» **Görev Koşulları**:
#1 Memurların borçları ve gelir dağılımı üzerine olan metne göre asgari ücret kaç TL'dir?
#2 Memurların borçları ve gelir dağılımı üzerine olan metni kaldığı yerden sürdürün.

» **Metin Bloğu**:
Koncuk: Memuru borç batağına saplayanlar utansın

Koncuk: Memuru borç batağına saplayanlar utansın

Genel Başkanımız İsmail Koncuk Kanal B TV’de yayınlanan “GÜNCEL” programına konuk oldu.

Genel Başkanımız İsmail Koncuk Kanal B TV’de yayınlanan “GÜNCEL” programına konuk oldu.

Genel Başkanımız, Türkiye Kamu-Sen’in yaptığı ve büyük ses getiren “Memurların borçlanma ve borç yapıları” anket sonuçları ile ülke gündeminde yer bulan birçok başlığı değerlendirdi.

 

KONCUK: KÖMÜR,PİRİNÇ VE MAKARNA DAĞITARAK SOSYAL DEVLET OLUNMAZ

Türkiye ekonomisi’nin çok ciddi bir sıkıntı içinde olduğunun altını çizen Genel Başkan İsmail Koncuk, bir sosyal devlet olmanın gereğinin bile yerine getirilemediğine vurgu yaptı. Koncuk, “Bütün alanlarda ciddi bir atama problemi yaşanmaktadır. Üst üste koyduğumuz zaman 5 milyon civarında gencimiz işsiz. İktidarların görevi adil bir gelir dağılımı sağlamaktır. Sosyal devlet nedir? Sosyal devlet makarna ve kömür dağıtan devlet değildir, sosyal devlet vatandaşlarına asgari ölçüde geçim sağlayabilen ve vatandaşlarına iş bulabilen devlettir. Türkiye 75 milyon nüfusa sahip bir ülke. Geçtiğimiz günlerde bir uzman Türkiye’nin 750 milyon insan besleyebilir diyor. Biz daha 75 milyonu besleyemiyoruz. Türkiye daha sosyal devlet olmanın bile gereğini yerine getiremiyor.

Ülkeyi yönetenler kişi başına düşen milli gelirin 11 bin doları bulduğunu ifade ediyorlar. Vatandaşların geçim şartlarına baktığımızda 11 bin doların kağıt üzerinde kaldığını çok iyi görebiliyoruz. Asgari ücret 800 TL. devlet memuru maaşı ortalama 2 bin TL. civarında. Türkiye’de ciddi bir gelir dağılımı adaletsizliği var. Bu gelir dağılımı derinleşerek devam ediyor. Fransa’daki dolar milyarderi sayısı 23, İtalya’da 23 tane Türkiye’de ise 43 tane dolar milyarderi var. Fransa’da ve İtalya’da kişi başına düşen milli gelir Türkiye’nin üç katı. Demek ki bizim milli gelirin kimlerin cebine aktığı da bu şekilde ortaya çıkmaktadır.

10 yıl önce Türkiye’nin gayri safi milli hasılası 300 milyar dolardı, Başbakan şimdi bu rakamın 900 milyar dolara çıktığını söylüyor,  yani Türkiye’nin milli geliri üç kat artmış. Şimdi 10 yıl önce cebimizde dolar bazında 10 dolar varsa bugün 30 dolar olması lazım. 10 yıl önce yaşadığımız hayatın bugün 3 misli daha rahatını yaşıyor olmamız lazım. 10 yıl önce yediğimizin bugün 3 katı daha fazlasını yiyor olmamız lazım. Bunları ne yazık ki yapamıyoruz. Türkiye’de adil gelir dağılımı problemi olduğu açıktır. Gelir dağılımı adaletsizliğinin olduğu bir ülkede de sosyal devlet ilkesinden bahsedemezsiniz.

» **Kayıtlı Veriler**:
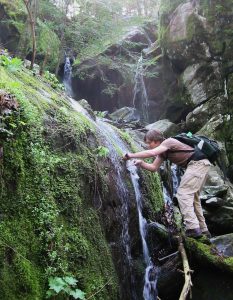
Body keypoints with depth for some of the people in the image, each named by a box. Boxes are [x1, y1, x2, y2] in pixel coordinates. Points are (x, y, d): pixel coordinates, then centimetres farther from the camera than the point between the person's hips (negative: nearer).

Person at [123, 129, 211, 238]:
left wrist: (131, 155, -18)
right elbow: (154, 167, 16)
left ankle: (193, 228, -19)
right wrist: (141, 163, 0)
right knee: (193, 197, 14)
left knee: (183, 194, -14)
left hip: (197, 163, -10)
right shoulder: (163, 152, 18)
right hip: (201, 164, 10)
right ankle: (203, 230, 17)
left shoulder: (168, 142, -10)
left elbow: (151, 153, -25)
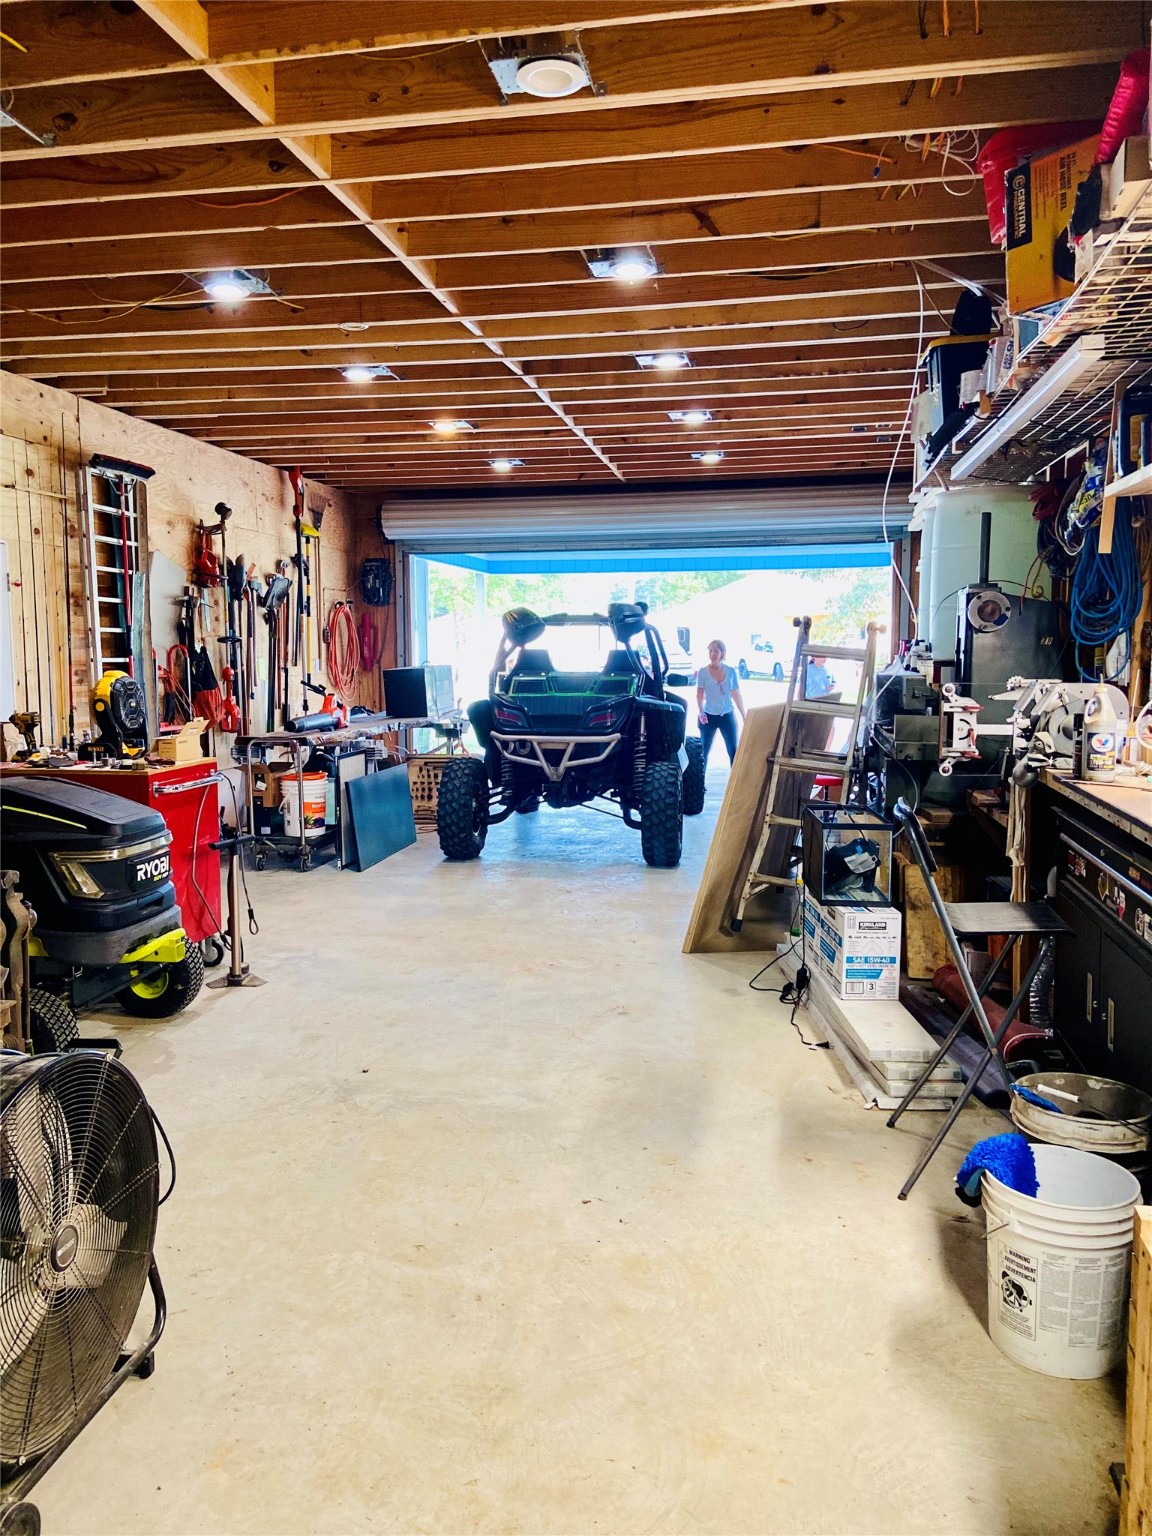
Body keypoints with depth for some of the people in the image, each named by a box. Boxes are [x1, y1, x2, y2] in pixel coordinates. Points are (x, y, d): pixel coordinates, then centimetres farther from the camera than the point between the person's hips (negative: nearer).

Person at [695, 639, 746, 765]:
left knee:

» **Görev Yanıtları**:
#1 800 TL.

#2
Dağıttığınız, pirinç, makarna, kömür sosyal devletin bir gereği değil, vatandaşın ölmemesini temin etmek demektir. Elbette ülkede yakıt bulamadığı için bebekler donmasın diye mücadele edeceksiniz. Ne diyor istiklal şairimiz Akif, “Kenar-Dicle’de kurt kapsa koyunu, adli ilahi benden sorar onu” mantığıyla hareket edeceksiniz. Evde yakıt bulamayıp donan bebeklerin sorumluluğu kimdedir bu ülkede? Kimse şimdi çıkıp da bu ülke iyi yönetiliyor demesin” dedi.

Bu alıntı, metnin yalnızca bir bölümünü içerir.